My goal as a functional medicine practitioner is not to have patients just avoid these positive foods in their lives but treat the underlying issues causing the sensitivities to flare up. Depending on how many foods are positive, I may have patients limit or avoid those foods for a time while actively working on healing the underlying gut-immune problems that are causing the reactions in the first place. 

Additionally, if there are numerous food sensitivities shown on an at-home test kit, this can add to the stress and anxiety for the person, as they think they can eat nothing but air and ice cubes. Stress and anxiety are not good for gut health, or health in general! For some people, labs like these without a qualified functional medicine doctor or coach can fuel food anxiety and eating problems like orthorexia, so if this feels like something you'd be predisposed to, I'd recommend avoiding them.

Who are the at-home tests good for?

These at-home labs are a good, base-level window into how your immune system is reacting to foods. If you can't or don't want to work with a functional medicine practitioner right now, I see these labs as being beneficial for people who have tried healing their guts on their own but feel like they aren't getting anywhere or are stuck at a plateau. For people who have cleaned up their diet and have been focusing on gut health already but still feel like something is missing, it could find out that there are a few foods that they are sensitive to still, and removing those foods can help push them past that healing plateau. I also recommend direct-to-consumer labs like Viome, which can really give someone a good overall look at the landscape of their microbiome.

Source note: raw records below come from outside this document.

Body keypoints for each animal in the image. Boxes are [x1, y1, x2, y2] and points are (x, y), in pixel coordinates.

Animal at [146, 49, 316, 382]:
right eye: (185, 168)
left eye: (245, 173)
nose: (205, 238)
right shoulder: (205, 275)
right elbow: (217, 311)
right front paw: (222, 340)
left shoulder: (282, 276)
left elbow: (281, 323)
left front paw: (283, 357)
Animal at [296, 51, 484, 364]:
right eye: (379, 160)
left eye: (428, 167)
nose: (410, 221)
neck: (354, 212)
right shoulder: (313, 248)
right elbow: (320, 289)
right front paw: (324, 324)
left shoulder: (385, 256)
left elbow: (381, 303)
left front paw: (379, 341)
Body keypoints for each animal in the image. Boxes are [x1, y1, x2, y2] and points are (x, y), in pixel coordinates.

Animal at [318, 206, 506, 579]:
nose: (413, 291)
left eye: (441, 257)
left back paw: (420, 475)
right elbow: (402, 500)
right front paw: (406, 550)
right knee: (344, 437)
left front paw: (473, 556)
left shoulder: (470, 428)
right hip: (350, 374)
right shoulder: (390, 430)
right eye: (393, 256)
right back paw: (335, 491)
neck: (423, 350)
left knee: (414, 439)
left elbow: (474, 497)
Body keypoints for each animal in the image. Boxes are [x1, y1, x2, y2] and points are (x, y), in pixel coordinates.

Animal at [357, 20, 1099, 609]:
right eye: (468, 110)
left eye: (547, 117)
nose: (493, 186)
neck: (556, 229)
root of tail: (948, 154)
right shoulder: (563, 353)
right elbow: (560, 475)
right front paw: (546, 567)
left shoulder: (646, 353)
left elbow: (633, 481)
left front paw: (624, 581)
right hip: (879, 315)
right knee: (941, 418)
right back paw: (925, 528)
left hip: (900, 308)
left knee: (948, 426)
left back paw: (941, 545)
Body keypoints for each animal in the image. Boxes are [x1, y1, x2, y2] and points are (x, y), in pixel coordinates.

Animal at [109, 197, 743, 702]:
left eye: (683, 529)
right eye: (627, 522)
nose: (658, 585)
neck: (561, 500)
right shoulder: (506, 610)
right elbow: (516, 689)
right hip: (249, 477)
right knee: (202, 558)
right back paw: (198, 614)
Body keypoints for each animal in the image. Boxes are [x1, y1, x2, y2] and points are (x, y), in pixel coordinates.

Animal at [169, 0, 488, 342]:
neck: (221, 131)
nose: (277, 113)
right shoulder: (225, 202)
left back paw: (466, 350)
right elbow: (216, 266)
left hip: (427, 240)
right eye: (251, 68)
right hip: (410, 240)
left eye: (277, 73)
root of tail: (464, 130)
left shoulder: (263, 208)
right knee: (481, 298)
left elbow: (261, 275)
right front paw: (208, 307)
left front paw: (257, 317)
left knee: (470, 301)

Ultimately, for those not ready to work directly with a functional medicine practitioner, these can still give you enough information to start cleaning up your diet.

My other recommendation, which is free for anyone? An elimination diet. For anyone who wants to start their journey of gut healing and finding food sensitivities on their own, an elimination diet is a great start that just about anyone can do. This way, you can explore for yourself how foods make you feel by giving your body some time focusing on gut healing foods, then slowly reintroducing potentially problematic foods for your gut one by one to see how you feel eating them again.